Thursday, December 10, 2015

On the Reality of Hope

I wrote this essay for a competition: "Why is it that what is seems to be often is not what is?" It became my personal processing of a hard, hard year. When it won, I was surprised. It is (at least I think) theologically, politically, and emotionally assertive about the very real problems happening at Gordon College. I thought this might be a good place to put it. 

Recently I found hope for Gordon College in a letter written in December of 1958 by Flannery O’Connor. O’ Connor writes: “All human nature vigorously resists grace because grace changes us and the change is painful”; and so this year our community has felt the pain of changing grace, of becoming more like Christ. From the perspective of a student trying her best to understand conflict and incite compromise, after two semesters full of letters, tweets, and overheard conversations, dialogue seems to be backlogged (or not, no one can even really agree on that). 


From any perspective—faculty to alumni to student—and no matter where you place the blame or responsibility, Gordon has undeniably felt strife this past year. The tension is at times tangible, and progress often seems unattainable. Just the suggestion of hope is frustrating—it feels bankrupt and shallow. Yet hope is the most important reality to be uncovered in this tumultuous time.

In his famed poem “Four Quartets,” in the passage for which this publication is named, T. S. Eliot writes: “At the still point of the turning world[;] Neither flesh nor fleshless; Neither from nor towards; at the still point, there the dance is.” At this still point, “where past and future are gathered,” is “the inner freedom from practical desire, the release from action and suffering . . . yet surrounded by a grace of sense.” 

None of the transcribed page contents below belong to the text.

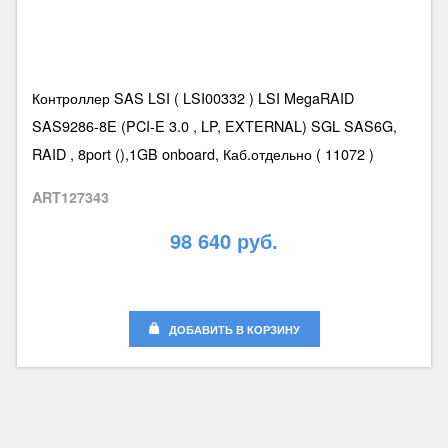
Контроллер SAS LSI ( LSI00332 ) LSI MegaRAID
SAS9286-8E (PCI-E 3.0 , LP, EXTERNAL) SGL SAS6G,
RAID , 8port (),1GB onboard, Каб.отдельно ( 11072 )
ART127343
98 640 руб.
ДОБАВИТЬ В КОРЗИНУ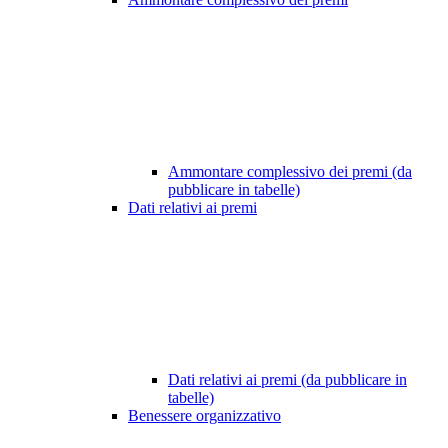
Ammontare complessivo dei premi (da
pubblicare in tabelle)
Dati relativi ai premi
Dati relativi ai premi (da pubblicare in
tabelle)
Benessere organizzativo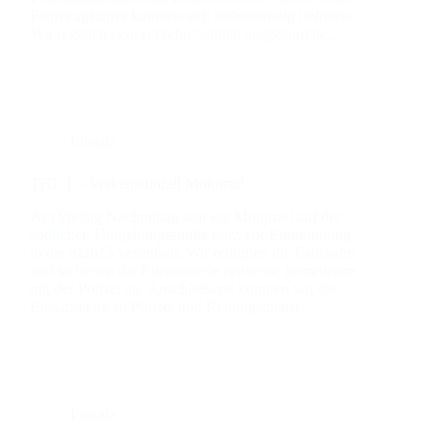
Fahr­zeug­füh­rer konn­ten sich selbst­stän­dig befrei­en.
Wir regel­ten den Ver­kehr, ban­den aus­ge­lau­fe­ne…
Einsatz
THL 1 – Ver­kehrs­un­fall Motor­rad
Am Frei­tag Nach­mit­tag war ein Motor­rad auf der
süd­li­chen Umge­hungs­stra­ße kurz vor Ein­mün­dung
in die St2615 ver­un­fallt. Wir rei­nig­ten die Fahr­bahn
und sicher­ten die Ein­satz­stel­le zeit­wei­se gemein­sam
mit der Poli­zei ab. Anschlie­ßend konn­ten wir die
Ein­satz­stel­le an Poli­zei und Ret­tungs­dienst…
Einsatz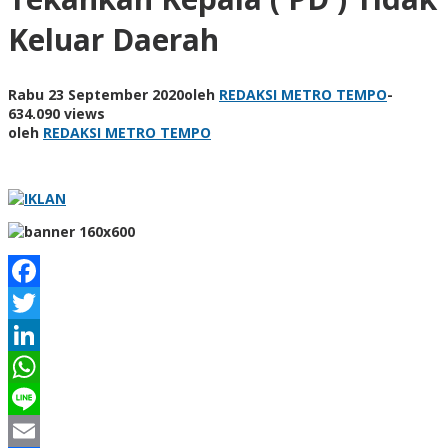
Keluar Daerah
Rabu 23 September 2020
oleh
REDAKSI METRO TEMPO
-
634.090 views
oleh
REDAKSI METRO TEMPO
Facebook
Twitter
LinkedIn
WhatsApp
Line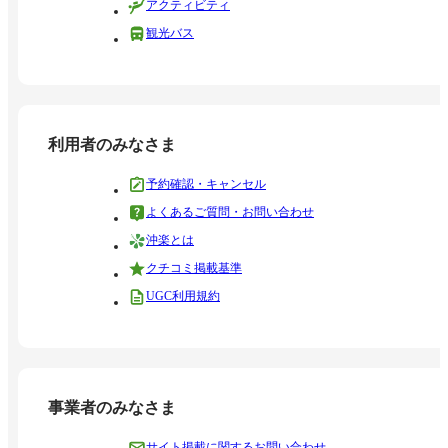
アクティビティ
観光バス
利用者のみなさま
予約確認・キャンセル
よくあるご質問・お問い合わせ
沖楽とは
クチコミ掲載基準
UGC利用規約
事業者のみなさま
サイト掲載に関するお問い合わせ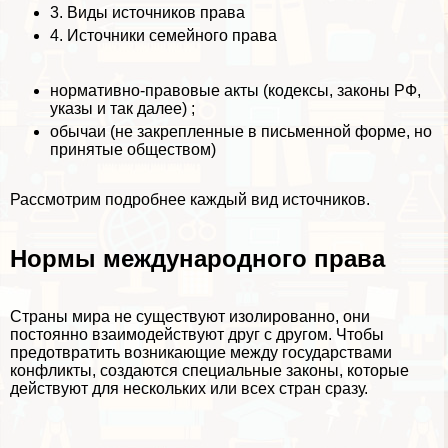
3.
Виды источников права
4.
Источники семейного права
нормативно-правовые акты (кодексы, законы РФ,
указы и так далее) ;
обычаи (не закрепленные в письменной форме, но
принятые обществом)
Рассмотрим подробнее каждый вид источников.
Нормы международного права
Страны мира не существуют изолированно, они
постоянно взаимодействуют друг с другом. Чтобы
предотвратить возникающие между государствами
конфликты, создаются специальные законы, которые
действуют для нескольких или всех стран сразу.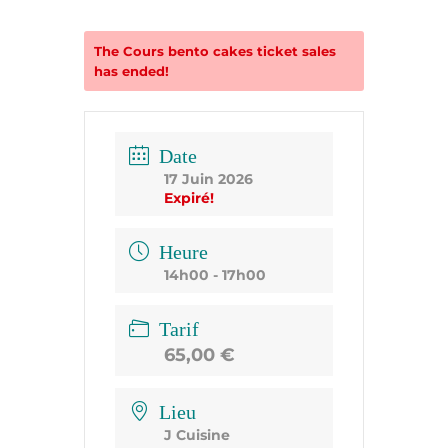
The
Cours bento cakes
ticket sales
has ended!
Date
17 Juin 2026
Expiré!
Heure
14h00 - 17h00
Tarif
65,00 €
Lieu
J Cuisine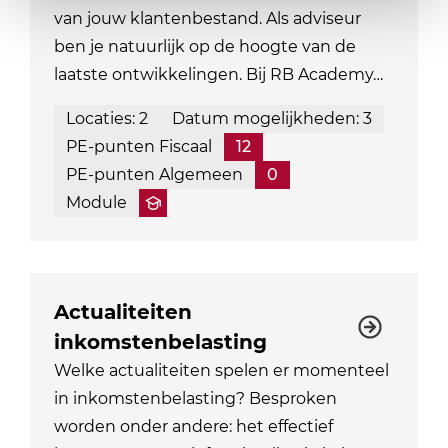
van jouw klantenbestand. Als adviseur
ben je natuurlijk op de hoogte van de
laatste ontwikkelingen. Bij RB Academy…
Locaties: 2
Datum mogelijkheden: 3
PE-punten Fiscaal
12
PE-punten Algemeen
0
Module
Actualiteiten
inkomstenbelasting
Welke actualiteiten spelen er momenteel
in inkomstenbelasting? Besproken
worden onder andere: het effectief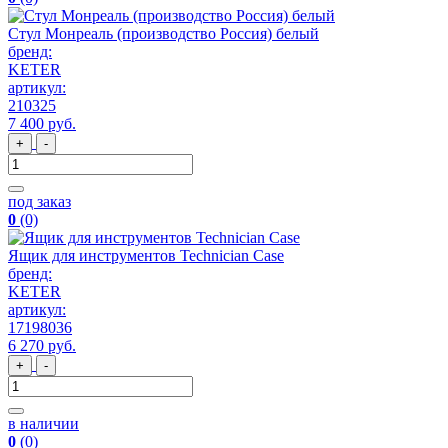
Стул Монреаль (производство Россия) белый
бренд:
KETER
артикул:
210325
7 400
руб
.
+
-
под заказ
0
(0)
Ящик для инструментов Technician Case
бренд:
KETER
артикул:
17198036
6 270
руб
.
+
-
в наличии
0
(0)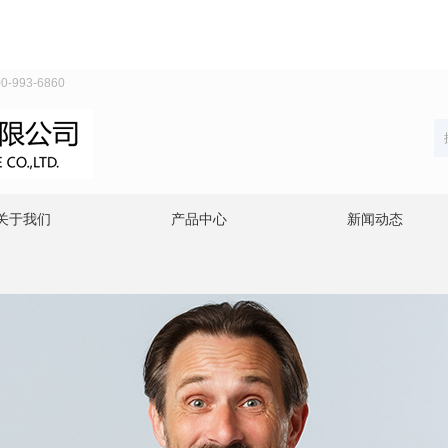
993-6860
关于我们
产品中心
新闻动态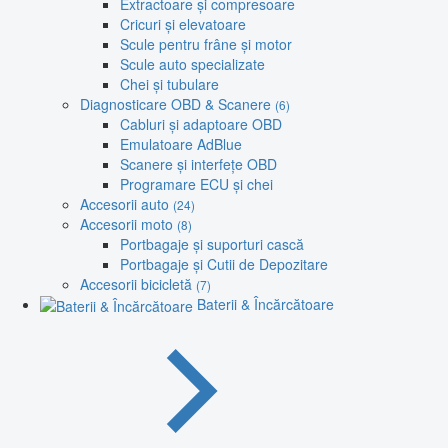
Extractoare și compresoare
Cricuri și elevatoare
Scule pentru frâne și motor
Scule auto specializate
Chei și tubulare
Diagnosticare OBD & Scanere
(6)
Cabluri și adaptoare OBD
Emulatoare AdBlue
Scanere și interfețe OBD
Programare ECU și chei
Accesorii auto
(24)
Accesorii moto
(8)
Portbagaje și suporturi cască
Portbagaje și Cutii de Depozitare
Accesorii bicicletă
(7)
Baterii & Încărcătoare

Christ is the still point of our turning world that Eliot elucidates so gracefully. And so, Gordon as a community, and we as members of this community, must call back to Him and remember our hope. As the world turns and leaves us shaken and confused, as the presence of the past smashes into the reality of the future, Christ remains stable—the release from constant action and suffering, the grace of sense that surrounds us. As we find that Christian community often leads to disagreements and frustrations, we must not forget as we wrestle towards peace and truth that we can only find solid footing in Christ. Institutional growing pains are acts of grace in the life of our college; they are compelling us to a better sense of Truth and of each other. 

Often, during growing pains like these, I forget that Scripture has come before me. In 2 Corinthians, Paul commends the church to “not lose heart, though outwardly we are wasting away, yet inwardly we are being renewed day by day” because “the one who raised the Lord Jesus from the dead will also raise us.” The Gospel, the hope of resurrection and completion through Jesus, renews us from the inside out, although at times it looks like we are wasting away and renewal does not feel like what we would expect it to. The greatest act of grace was an act of suffering, Jesus’s death on the cross. Victory over the grave could only come after his entrance into the grave. 

In Romans, Paul writes, “suffering produces perseverance; perseverance, character; and character, hope.” I have always struggled to comprehend the transformation of suffering to hope. But, with the help of Flannery O’Connor, T. S. Eliot, and Gordon College, I have begun to realize that hope really “does not put us to shame, because God’s love has been poured out into our hearts through the Holy Spirit.” Through His Spirit, through the very legitimate appearances of suffering and turmoil, we can find hope in a Lord who suffered to bring us painful, changing grace. To merely be critical or apathetic is lazy; to uncover hope is difficultly faithful.

This year has been a trying one, but I know that the reality of hope courses beneath the suffering. Suffering is a reality of the Christian life, but it is not the final reality. When we let suffering negate this final reality—the reality of hope—we insult the cross. We must dwell in our suffering with grace, not simply negate it for a shallow ‘hope’ but embrace it for the deep difficult reality of a hope that it is founded in the crucifixion. We must stop resisting grace because it is painful. Through tension there is unity and through argument there is compromise. At Christ, our still point, there the dance is.